Seit Jahresbeginn sind 26 000 Übersiedler aus der DDR und 11 000 Aussiedler nach Berlin gekommen. Die meisten logieren in Notlagern. Viele Turnhallen sind blockiert. Auch das Messegelände, wo bald die Vorbereitungen für die Grüne Woche beginnen sollen, wird schon zweckentfremdet. Seit die Ausreise über die Tschechoslowakei möglich ist, kommen täglich 500 Menschen aus der DDR dazu. West-Berlin läuft über.

Es geht uns bei dem Streit mit der Bundesregierung nicht nur um mehr Geld für die Bewältigung der Situation. Wir fühlen uns in Berlin seit Wochen von Bonn schlichtweg im Stich gelassen. So ist der Vorschlag des Senats, das Begrüßungsgeld für DDR-Touristen, 100 Mark, im Falle der Reisefreiheit direkt in der DDR durch die dortige Staatsbank auszuzahlen, bisher noch nicht einmal beantwortet worden. Nur mündlich haben wir die Auskunft bekommen, dass diese Auszahlung ein „hoheitlicher Akt“ der Bundesrepublik Deutschland sei, und deshalb nicht an die DDR abgegeben werden dürfe.

In dieser Situation schreibt der Regierende Bürgermeister Walter Momper einen direkten Brief an Kanzler Helmut Kohl, der das Verhältnis für lange Zeit vergiften wird. Er beginnt mit der süffisanten Formulierung: „Hiermit erlaube ich mir, Ihre besondere Aufmerksamkeit auf die Entwicklungen zu lenken, die der Veränderungsprozess in der DDR in diesem Teil Berlins hervorrufen dürfte“.

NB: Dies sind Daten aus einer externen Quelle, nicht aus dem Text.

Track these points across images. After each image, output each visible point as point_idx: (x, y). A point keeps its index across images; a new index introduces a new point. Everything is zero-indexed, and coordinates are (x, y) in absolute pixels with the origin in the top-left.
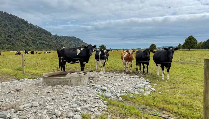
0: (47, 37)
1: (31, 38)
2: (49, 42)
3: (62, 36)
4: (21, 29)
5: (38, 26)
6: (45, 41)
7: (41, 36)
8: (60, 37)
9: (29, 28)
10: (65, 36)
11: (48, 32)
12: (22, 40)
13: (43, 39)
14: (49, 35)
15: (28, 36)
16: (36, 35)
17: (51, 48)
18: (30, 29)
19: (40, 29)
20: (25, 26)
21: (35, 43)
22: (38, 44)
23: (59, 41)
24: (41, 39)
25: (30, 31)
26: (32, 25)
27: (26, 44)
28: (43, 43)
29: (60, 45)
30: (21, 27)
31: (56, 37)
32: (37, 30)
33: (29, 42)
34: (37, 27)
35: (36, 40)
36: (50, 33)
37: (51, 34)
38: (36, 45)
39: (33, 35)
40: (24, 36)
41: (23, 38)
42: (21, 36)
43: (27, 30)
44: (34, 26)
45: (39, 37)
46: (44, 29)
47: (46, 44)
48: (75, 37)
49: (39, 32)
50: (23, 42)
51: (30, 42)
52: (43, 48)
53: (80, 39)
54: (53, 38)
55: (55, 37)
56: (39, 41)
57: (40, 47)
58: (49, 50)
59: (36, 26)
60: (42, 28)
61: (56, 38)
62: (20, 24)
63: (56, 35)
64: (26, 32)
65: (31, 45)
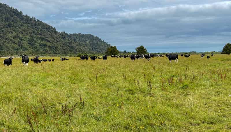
0: (50, 35)
1: (27, 37)
2: (53, 43)
3: (72, 34)
4: (12, 23)
5: (37, 19)
6: (48, 41)
7: (41, 34)
8: (70, 36)
9: (23, 23)
10: (77, 33)
11: (52, 27)
12: (14, 40)
13: (45, 38)
14: (54, 32)
15: (23, 34)
16: (34, 32)
17: (57, 52)
18: (26, 23)
19: (40, 23)
20: (18, 19)
21: (32, 45)
22: (38, 46)
23: (69, 41)
24: (42, 39)
25: (26, 26)
26: (29, 17)
27: (19, 46)
28: (45, 45)
29: (69, 47)
30: (13, 21)
31: (64, 35)
32: (36, 25)
33: (23, 44)
34: (35, 21)
35: (35, 40)
36: (54, 29)
37: (57, 31)
38: (34, 48)
39: (29, 32)
40: (17, 34)
41: (15, 37)
42: (12, 35)
43: (22, 25)
44: (31, 20)
45: (39, 36)
46: (46, 24)
47: (49, 46)
48: (92, 36)
49: (38, 28)
50: (14, 42)
51: (25, 43)
52: (44, 52)
53: (100, 38)
54: (60, 37)
55: (62, 35)
56: (39, 41)
57: (41, 50)
58: (54, 54)
59: (35, 18)
60: (43, 22)
61: (64, 37)
62: (11, 17)
63: (64, 32)
64: (20, 28)
65: (26, 47)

Und endet mit dem drohenden Hinweis, die alliierten Stadtkommandanten hätten ihm, Walter Momper, „zu erkennen gegeben, dass sie sich darauf vorbereiten, die Bundesregierung bald an ihre Verpflichtungen aus der Erklärung über Hilfeleistungen für Berlin, die seit dem 5. Mai 1955 gilt, zu erinnern“.